## EXERCISE INSTRUCTIONS
In the entries below, count the lines that contain the word "enhancement" and give only that number.
===
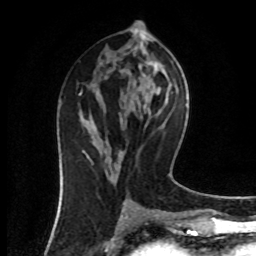
Breast MRI (dynamic contrast-enhanced), one axial slice; slice 40 of 80 in the series (ordered by position); cropped to one breast; dynamic contrast-enhanced series, time point 2 of 8 at this slice position (early post-contrast); 1.5 T; TE 4.2 ms, TR 7 ms; 256 × 256 image matrix, field of view 160 × 160 mm. Female patient.
Structures marked on this image (semi-automatic segmentation, software-assisted and operator-edited):
- enhancing-tissue mask used for the functional tumour volume (all voxels passing the contrast-enhancement thresholds inside the analysis volume; usually the tumour): bounding box <80,92,92,161> (left, top, right, bottom; pixels)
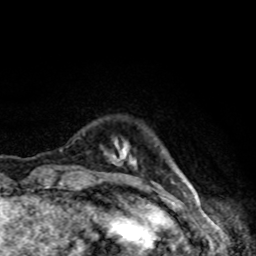
Breast MRI, one axial slice; slice 13 of 80 in the series (ordered by position); cropped to one breast; dynamic contrast-enhanced series, time point 2 of 8 at this slice position (early post-contrast); 1.5 T; TE 4.2 ms, TR 7 ms; 2 mm slice thickness; 256 × 256 image matrix. Female patient.
Outlined on this slice (semi-automatic segmentation, software-assisted and operator-edited):
- enhancing-tissue mask used for the functional tumour volume (all voxels passing the contrast-enhancement thresholds inside the analysis volume; usually the tumour): box from (x=109, y=140) to (x=190, y=185) px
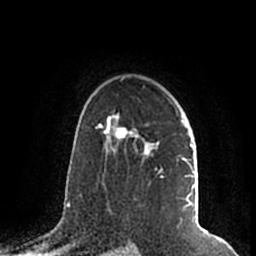
Breast MRI (dynamic contrast-enhanced), one axial slice; slice 140 of 200 in the series (ordered by position); cropped to one breast; dynamic contrast-enhanced series, time point 2 of 7 at this slice position (early post-contrast); 1.5 T; TE 2.2 ms, TR 4.6 ms; 0.8 mm slice thickness; 256 × 256 image matrix, field of view 160 × 160 mm. Female patient.
Outlined on this slice (semi-automatic segmentation, software-assisted and operator-edited):
- enhancing-tissue mask used for the functional tumour volume (all voxels passing the contrast-enhancement thresholds inside the analysis volume; usually the tumour): bounding box [x1, y1, x2, y2] px = [105, 112, 195, 211]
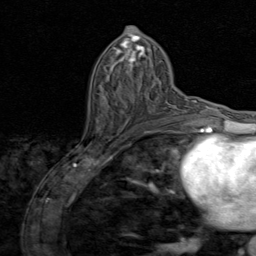
Breast MRI (dynamic contrast-enhanced), one axial slice; slice 43 of 80 in the series (ordered by position); cropped to one breast; dynamic contrast-enhanced series, time point 2 of 8 at this slice position (early post-contrast); 1.5 T; TE 1.7 ms, TR 4.5 ms; 2 mm slice thickness; 256 × 256 image matrix, field of view 180 × 180 mm. Female patient.
Outlined on this slice (semi-automatic segmentation, software-assisted and operator-edited):
- enhancing-tissue mask used for the functional tumour volume (all voxels passing the contrast-enhancement thresholds inside the analysis volume; usually the tumour): bounding box (x1, y1, x2, y2) in pixels: (155, 114, 176, 125)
===
## SOLUTION TO THIS EXERCISE
4